For much of the last century, the three levels of fall football — pro, college and high school — had an unwritten rule preventing them from competing for fans’ attentions. Fridays were reserved for High School games, Saturdays for college and Sunday for the NFL.
But over the last 20 years or so, as media opportunities have expanded for both the NFL and college games, those rules have been bent and even broken. Now it’s not uncommon to see a handful of college games being played Friday nights — directly competing with local high schools — as NCAA conferences and schools chase TV dollars.
There have been some grumblings over the years, with high school coaches and some college coaches lamenting the changes. But overall the trend has continued.

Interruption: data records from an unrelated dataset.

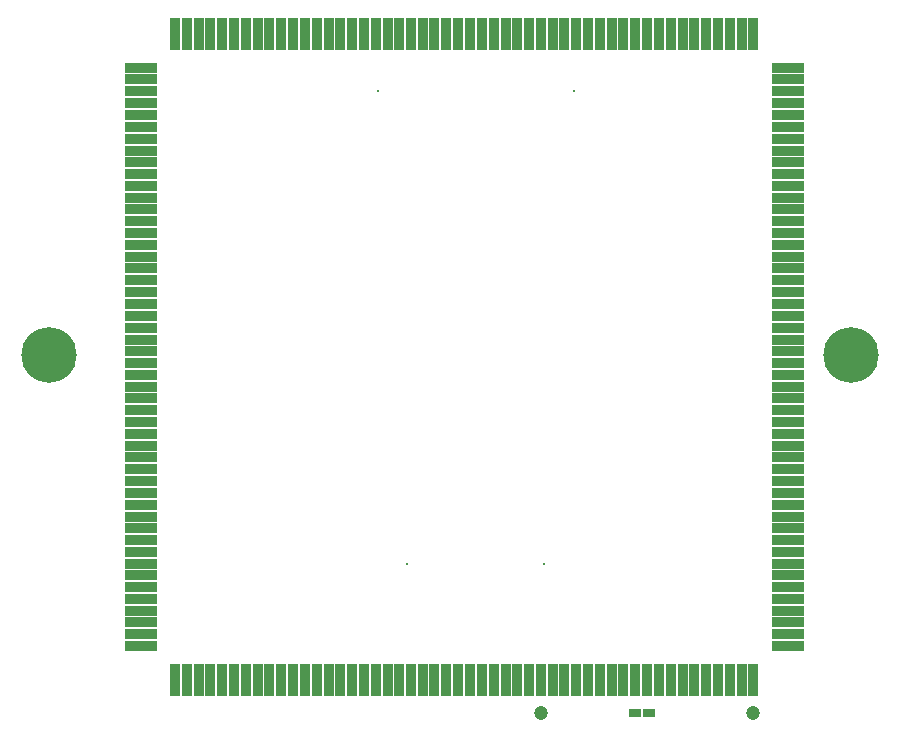
<source format=gts>
%FSTAX23Y23*%
%MOIN*%
%SFA1B1*%

%IPPOS*%
%ADD17R,0.106420X0.035560*%
%ADD18R,0.035560X0.106420*%
%ADD19C,0.047370*%
%ADD20R,0.039500X0.031620*%
%ADD21C,0.008000*%
%ADD22C,0.185170*%
%LNmod_duo_x_g3399-1*%
%LPD*%
G54D17*
X-00889Y-00275D03*
Y-00236D03*
Y-00196D03*
Y-00157D03*
Y-00118D03*
Y-00078D03*
Y-00039D03*
Y0D03*
Y00039D03*
Y00078D03*
Y00118D03*
Y00157D03*
Y00196D03*
Y00236D03*
Y00275D03*
Y00314D03*
Y00354D03*
Y00393D03*
Y00433D03*
Y00472D03*
Y00511D03*
Y00551D03*
Y0059D03*
Y00629D03*
Y00669D03*
Y00708D03*
Y00747D03*
Y00787D03*
Y00826D03*
Y00866D03*
Y00905D03*
Y00944D03*
Y00984D03*
Y01023D03*
Y01062D03*
Y01102D03*
Y01141D03*
Y01181D03*
Y0122D03*
Y01259D03*
Y01299D03*
Y01338D03*
Y01377D03*
Y01417D03*
Y01456D03*
Y01496D03*
Y01535D03*
Y01574D03*
Y01614D03*
X01267Y01653D03*
Y01614D03*
Y01574D03*
Y01535D03*
Y01496D03*
Y01456D03*
Y01417D03*
Y01377D03*
Y01338D03*
Y01299D03*
Y01259D03*
Y0122D03*
Y01181D03*
Y01141D03*
Y01102D03*
Y01062D03*
Y01023D03*
Y00984D03*
Y00944D03*
Y00905D03*
Y00866D03*
Y00826D03*
Y00787D03*
Y00747D03*
Y00708D03*
Y00669D03*
Y00629D03*
Y0059D03*
Y00551D03*
Y00511D03*
Y00472D03*
Y00433D03*
Y00393D03*
Y00354D03*
Y00314D03*
Y00275D03*
Y00236D03*
Y00196D03*
Y00157D03*
Y00118D03*
Y00078D03*
Y00039D03*
Y0D03*
Y-00039D03*
Y-00078D03*
Y-00118D03*
Y-00157D03*
Y-00196D03*
Y-00236D03*
Y-00275D03*
X-00889Y01653D03*
G54D18*
X01153Y01767D03*
X-00775Y-00389D03*
X-00735D03*
X-00696D03*
X-00657D03*
X-00617D03*
X-00578D03*
X-00539D03*
X-00499D03*
X-0046D03*
X-0042D03*
X-00381D03*
X-00342D03*
X-00302D03*
X-00263D03*
X-00224D03*
X-00184D03*
X-00145D03*
X-00106D03*
X-00066D03*
X-00027D03*
X00012D03*
X00051D03*
X0009D03*
X0013D03*
X00169D03*
X00208D03*
X00248D03*
X00287D03*
X00327D03*
X00366D03*
X00405D03*
X00445D03*
X00484D03*
X00523D03*
X00563D03*
X00602D03*
X00642D03*
X00681D03*
X0072D03*
X0076D03*
X00799D03*
X00838D03*
X00878D03*
X00917D03*
X00956D03*
X00996D03*
X01035D03*
X01075D03*
X01114D03*
X01153D03*
X01114Y01767D03*
X01075D03*
X01035D03*
X00996D03*
X00956D03*
X00917D03*
X00878D03*
X00838D03*
X00799D03*
X0076D03*
X0072D03*
X00681D03*
X00642D03*
X00602D03*
X00563D03*
X00523D03*
X00484D03*
X00445D03*
X00405D03*
X00366D03*
X00327D03*
X00287D03*
X00248D03*
X00208D03*
X00169D03*
X0013D03*
X0009D03*
X00051D03*
X00012D03*
X-00027D03*
X-00066D03*
X-00106D03*
X-00145D03*
X-00184D03*
X-00224D03*
X-00263D03*
X-00302D03*
X-00342D03*
X-00381D03*
X-0042D03*
X-0046D03*
X-00499D03*
X-00539D03*
X-00578D03*
X-00617D03*
X-00657D03*
X-00696D03*
X-00735D03*
X-00775D03*
G54D19*
X01153Y-00499D03*
X00445D03*
G54D20*
X00806Y-00499D03*
X00759D03*
G54D21*
X00555Y01574D03*
X-00098D03*
X0Y0D03*
X00456D03*
G54D22*
X-01194Y00694D03*
X0148D03*
M02*
</source>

The argument against playing college games on Friday nights received aboost when Michigan’s Jim Harbaugh — perhaps the most visible and outspoken college coach in the game today — railed against the practice last June.
“I am not for it at all,” Harbaugh told Rich Eisen on the NFL Network host’s radio show. “Friday night is for high school football.”

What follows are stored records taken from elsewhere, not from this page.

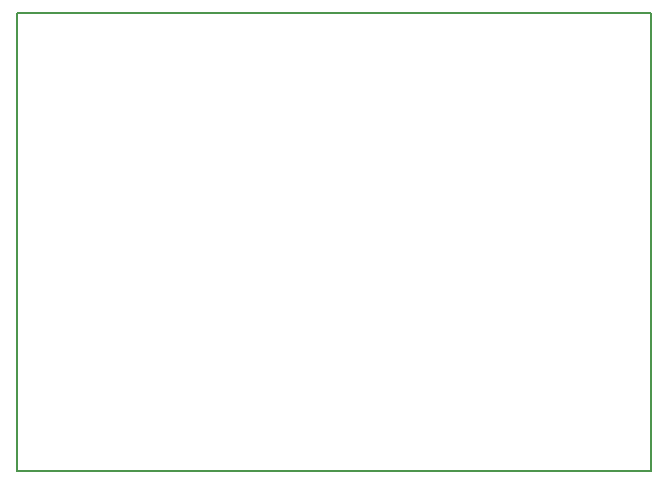
<source format=gbo>
G04 MADE WITH FRITZING*
G04 WWW.FRITZING.ORG*
G04 DOUBLE SIDED*
G04 HOLES PLATED*
G04 CONTOUR ON CENTER OF CONTOUR VECTOR*
%ASAXBY*%
%FSLAX23Y23*%
%MOIN*%
%OFA0B0*%
%SFA1.0B1.0*%
%ADD10R,2.122220X1.535630X2.106220X1.519630*%
%ADD11C,0.008000*%
%LNSILK0*%
G90*
G70*
G54D11*
X4Y1532D02*
X2118Y1532D01*
X2118Y4D01*
X4Y4D01*
X4Y1532D01*
D02*
G04 End of Silk0*
M02*
</source>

Harbaugh was responding to the Big Ten’s push to schedule and televise six games on Friday nights during the 2017 season. The decision was met with scorn from high school football coaches, especially in the Big Ten’s midwest backyard.
Those coaches found an eager ally in Harbaugh and also Northwestern Athletic Director Jim Phillips, who lobbied the Big Ten to move his two Friday games to Saturday.

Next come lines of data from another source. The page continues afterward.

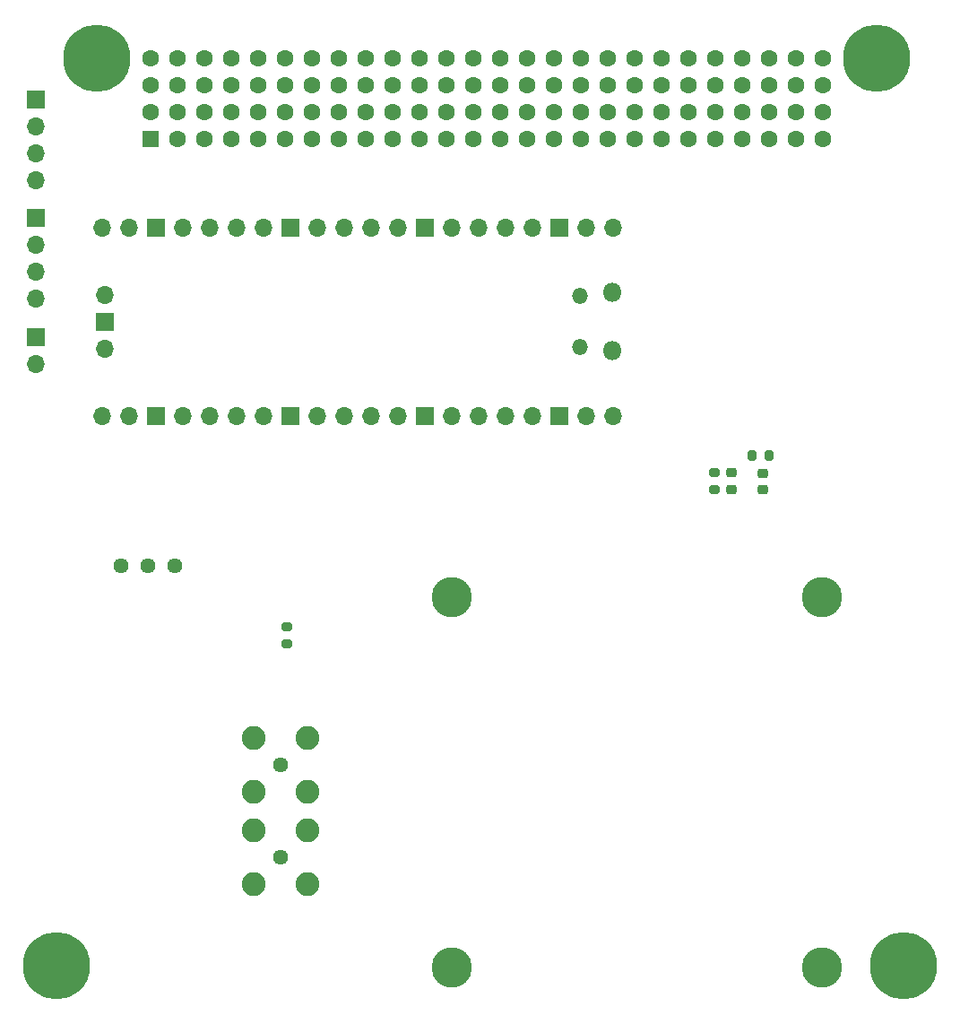
<source format=gbs>
%TF.GenerationSoftware,KiCad,Pcbnew,7.0.6*%
%TF.CreationDate,2023-08-29T11:28:15+01:00*%
%TF.ProjectId,SiPM_output,5369504d-5f6f-4757-9470-75742e6b6963,2.2*%
%TF.SameCoordinates,Original*%
%TF.FileFunction,Soldermask,Bot*%
%TF.FilePolarity,Negative*%
%FSLAX46Y46*%
G04 Gerber Fmt 4.6, Leading zero omitted, Abs format (unit mm)*
G04 Created by KiCad (PCBNEW 7.0.6) date 2023-08-29 11:28:15*
%MOMM*%
%LPD*%
G01*
G04 APERTURE LIST*
G04 Aperture macros list*
%AMRoundRect*
0 Rectangle with rounded corners*
0 $1 Rounding radius*
0 $2 $3 $4 $5 $6 $7 $8 $9 X,Y pos of 4 corners*
0 Add a 4 corners polygon primitive as box body*
4,1,4,$2,$3,$4,$5,$6,$7,$8,$9,$2,$3,0*
0 Add four circle primitives for the rounded corners*
1,1,$1+$1,$2,$3*
1,1,$1+$1,$4,$5*
1,1,$1+$1,$6,$7*
1,1,$1+$1,$8,$9*
0 Add four rect primitives between the rounded corners*
20,1,$1+$1,$2,$3,$4,$5,0*
20,1,$1+$1,$4,$5,$6,$7,0*
20,1,$1+$1,$6,$7,$8,$9,0*
20,1,$1+$1,$8,$9,$2,$3,0*%
G04 Aperture macros list end*
%ADD10C,2.250000*%
%ADD11C,1.440000*%
%ADD12O,1.700000X1.700000*%
%ADD13R,1.700000X1.700000*%
%ADD14O,1.800000X1.800000*%
%ADD15O,1.500000X1.500000*%
%ADD16C,6.350000*%
%ADD17R,1.600000X1.600000*%
%ADD18C,1.600000*%
%ADD19C,3.800000*%
%ADD20RoundRect,0.225000X0.250000X-0.225000X0.250000X0.225000X-0.250000X0.225000X-0.250000X-0.225000X0*%
%ADD21RoundRect,0.200000X0.200000X0.275000X-0.200000X0.275000X-0.200000X-0.275000X0.200000X-0.275000X0*%
%ADD22RoundRect,0.200000X-0.275000X0.200000X-0.275000X-0.200000X0.275000X-0.200000X0.275000X0.200000X0*%
%ADD23RoundRect,0.200000X0.275000X-0.200000X0.275000X0.200000X-0.275000X0.200000X-0.275000X-0.200000X0*%
G04 APERTURE END LIST*
D10*
%TO.C,J6*%
X76460000Y-123110000D03*
X76460000Y-128190000D03*
X81540000Y-123110000D03*
X81540000Y-128190000D03*
D11*
X79000000Y-125650000D03*
%TD*%
D12*
%TO.C,U5*%
X62400000Y-86290000D03*
D13*
X62400000Y-83750000D03*
D12*
X62400000Y-81210000D03*
X110430000Y-92640000D03*
X107890000Y-92640000D03*
D13*
X105350000Y-92640000D03*
D12*
X102810000Y-92640000D03*
X100270000Y-92640000D03*
X97730000Y-92640000D03*
X95190000Y-92640000D03*
D13*
X92650000Y-92640000D03*
D12*
X90110000Y-92640000D03*
X87570000Y-92640000D03*
X85030000Y-92640000D03*
X82490000Y-92640000D03*
D13*
X79950000Y-92640000D03*
D12*
X77410000Y-92640000D03*
X74870000Y-92640000D03*
X72330000Y-92640000D03*
X69790000Y-92640000D03*
D13*
X67250000Y-92640000D03*
D12*
X64710000Y-92640000D03*
X62170000Y-92640000D03*
X62170000Y-74860000D03*
X64710000Y-74860000D03*
D13*
X67250000Y-74860000D03*
D12*
X69790000Y-74860000D03*
X72330000Y-74860000D03*
X74870000Y-74860000D03*
X77410000Y-74860000D03*
D13*
X79950000Y-74860000D03*
D12*
X82490000Y-74860000D03*
X85030000Y-74860000D03*
X87570000Y-74860000D03*
X90110000Y-74860000D03*
D13*
X92650000Y-74860000D03*
D12*
X95190000Y-74860000D03*
X97730000Y-74860000D03*
X100270000Y-74860000D03*
X102810000Y-74860000D03*
D13*
X105350000Y-74860000D03*
D12*
X107890000Y-74860000D03*
X110430000Y-74860000D03*
D14*
X110300000Y-86475000D03*
D15*
X107270000Y-86175000D03*
X107270000Y-81325000D03*
D14*
X110300000Y-81025000D03*
%TD*%
D12*
%TO.C,J1*%
X55850000Y-81620000D03*
X55850000Y-79080000D03*
X55850000Y-76540000D03*
D13*
X55850000Y-74000000D03*
%TD*%
D11*
%TO.C,RV1*%
X63900000Y-106850000D03*
X66440000Y-106850000D03*
X68980000Y-106850000D03*
%TD*%
D10*
%TO.C,J4*%
X76470000Y-131750000D03*
X76470000Y-136830000D03*
X81550000Y-131750000D03*
X81550000Y-136830000D03*
D11*
X79010000Y-134290000D03*
%TD*%
D16*
%TO.C,U8*%
X57840000Y-144600000D03*
X61650000Y-58870000D03*
X135310000Y-58870000D03*
X137850000Y-144600000D03*
D17*
X66730000Y-66490000D03*
D18*
X66730000Y-63950000D03*
X69270000Y-66490000D03*
X69270000Y-63950000D03*
X71810000Y-66490000D03*
X71810000Y-63950000D03*
X74350000Y-66490000D03*
X74350000Y-63950000D03*
X76890000Y-66490000D03*
X76890000Y-63950000D03*
X79430000Y-66490000D03*
X79430000Y-63950000D03*
X81970000Y-66490000D03*
X81970000Y-63950000D03*
X84510000Y-66490000D03*
X84510000Y-63950000D03*
X87050000Y-66490000D03*
X87050000Y-63950000D03*
X89590000Y-66490000D03*
X89590000Y-63950000D03*
X92130000Y-66490000D03*
X92130000Y-63950000D03*
X94670000Y-66490000D03*
X94670000Y-63950000D03*
X97210000Y-66490000D03*
X97210000Y-63950000D03*
X99750000Y-66490000D03*
X99750000Y-63950000D03*
X102290000Y-66490000D03*
X102290000Y-63950000D03*
X104830000Y-66490000D03*
X104830000Y-63950000D03*
X107370000Y-66490000D03*
X107370000Y-63950000D03*
X109910000Y-66490000D03*
X109910000Y-63950000D03*
X112450000Y-66490000D03*
X112450000Y-63950000D03*
X114990000Y-66490000D03*
X114990000Y-63950000D03*
X117530000Y-66490000D03*
X117530000Y-63950000D03*
X120070000Y-66490000D03*
X120070000Y-63950000D03*
X122610000Y-66490000D03*
X122610000Y-63950000D03*
X125150000Y-66490000D03*
X125150000Y-63950000D03*
X127690000Y-66490000D03*
X127690000Y-63950000D03*
X130230000Y-66490000D03*
X130230000Y-63950000D03*
X66730000Y-61410000D03*
X66730000Y-58870000D03*
X69270000Y-61410000D03*
X69270000Y-58870000D03*
X71810000Y-61410000D03*
X71810000Y-58870000D03*
X74350000Y-61410000D03*
X74350000Y-58870000D03*
X76890000Y-61410000D03*
X76890000Y-58870000D03*
X79430000Y-61410000D03*
X79430000Y-58870000D03*
X81970000Y-61410000D03*
X81970000Y-58870000D03*
X84510000Y-61410000D03*
X84510000Y-58870000D03*
X87050000Y-61410000D03*
X87050000Y-58870000D03*
X89590000Y-61410000D03*
X89590000Y-58870000D03*
X92130000Y-61410000D03*
X92130000Y-58870000D03*
X94670000Y-61410000D03*
X94670000Y-58870000D03*
X97210000Y-61410000D03*
X97210000Y-58870000D03*
X99750000Y-61410000D03*
X99750000Y-58870000D03*
X102290000Y-61410000D03*
X102290000Y-58870000D03*
X104830000Y-61410000D03*
X104830000Y-58870000D03*
X107370000Y-61410000D03*
X107370000Y-58870000D03*
X109910000Y-61410000D03*
X109910000Y-58870000D03*
X112450000Y-61410000D03*
X112450000Y-58870000D03*
X114990000Y-61410000D03*
X114990000Y-58870000D03*
X117530000Y-61410000D03*
X117530000Y-58870000D03*
X120070000Y-61410000D03*
X120070000Y-58870000D03*
X122610000Y-61410000D03*
X122610000Y-58870000D03*
X125150000Y-61410000D03*
X125150000Y-58870000D03*
X127690000Y-61410000D03*
X127690000Y-58870000D03*
X130230000Y-61410000D03*
X130230000Y-58870000D03*
%TD*%
D19*
%TO.C,REF\u002A\u002A*%
X130150000Y-144750000D03*
%TD*%
%TO.C,REF\u002A\u002A*%
X95150000Y-144750000D03*
%TD*%
%TO.C,REF\u002A\u002A*%
X130150000Y-109750000D03*
%TD*%
%TO.C,REF\u002A\u002A*%
X95150000Y-109750000D03*
%TD*%
D12*
%TO.C,J2*%
X55850000Y-87740000D03*
D13*
X55850000Y-85200000D03*
%TD*%
D12*
%TO.C,J3*%
X55850000Y-70420000D03*
X55850000Y-67880000D03*
X55850000Y-65340000D03*
D13*
X55850000Y-62800000D03*
%TD*%
D20*
%TO.C,C13*%
X124550000Y-98075000D03*
X124550000Y-99625000D03*
%TD*%
D21*
%TO.C,R13*%
X123525000Y-96400000D03*
X125175000Y-96400000D03*
%TD*%
D20*
%TO.C,C5*%
X121600000Y-98025000D03*
X121600000Y-99575000D03*
%TD*%
D22*
%TO.C,R2*%
X79600000Y-114187500D03*
X79600000Y-112537500D03*
%TD*%
D23*
%TO.C,R12*%
X120000000Y-97975000D03*
X120000000Y-99625000D03*
%TD*%
M02*

</source>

Still, over 50 college games nationwide will be played Friday nights in 2017.
Perhaps in response to the debate, the National Federation of High Schools, the governing body of all state associations (including the CIAC), adopted a resolution Wednesday declaring its belief that Friday nights be sacred ground for high school football.
The resolution is as follows:
“Be it RESOLVED that every Friday night during the fall in America is ‘High School Football Night.’
“Be it FURTHER RESOLVED that college and professional football teams should refrain from scheduling contests on Friday nights. Such restraint would be an investment in their own future success. It would also demonstrate that high school football has value well beyond the field of play. Schools, communities and scholastic teams for girls and boys all benefit when football is strong.
“THEREFORE, the National Federation of State High School Associations urges all parties to observe the central premise of this resolution.”
“The value of tradition cannot be understated,” NFHS executive director Bob Gardner said in a statement announcing the resolution. “Friday nights offer communities a traditional time and place to congregate and support their students. If a major college football game was scheduled in the area on a Friday night, it could affect attendance at the high school game or cause the game to be moved to another day. In addition, many of the Friday night college games are televised, which could result in lower attendance at high school contests nationwide.
“We believe retaining Friday nights for high school contests is a plus for colleges as well as they reap the benefits of healthy programs at the high school level.”
Sure, the resolution is essentially toothless. Only the NCAA and its member schools and conferences can change their scheduling philosophies. But if the practice is going to be eliminated or, more likely, tempered, voicing stringent opposition is high school football’s best recourse. At least they have the NFHS behind them.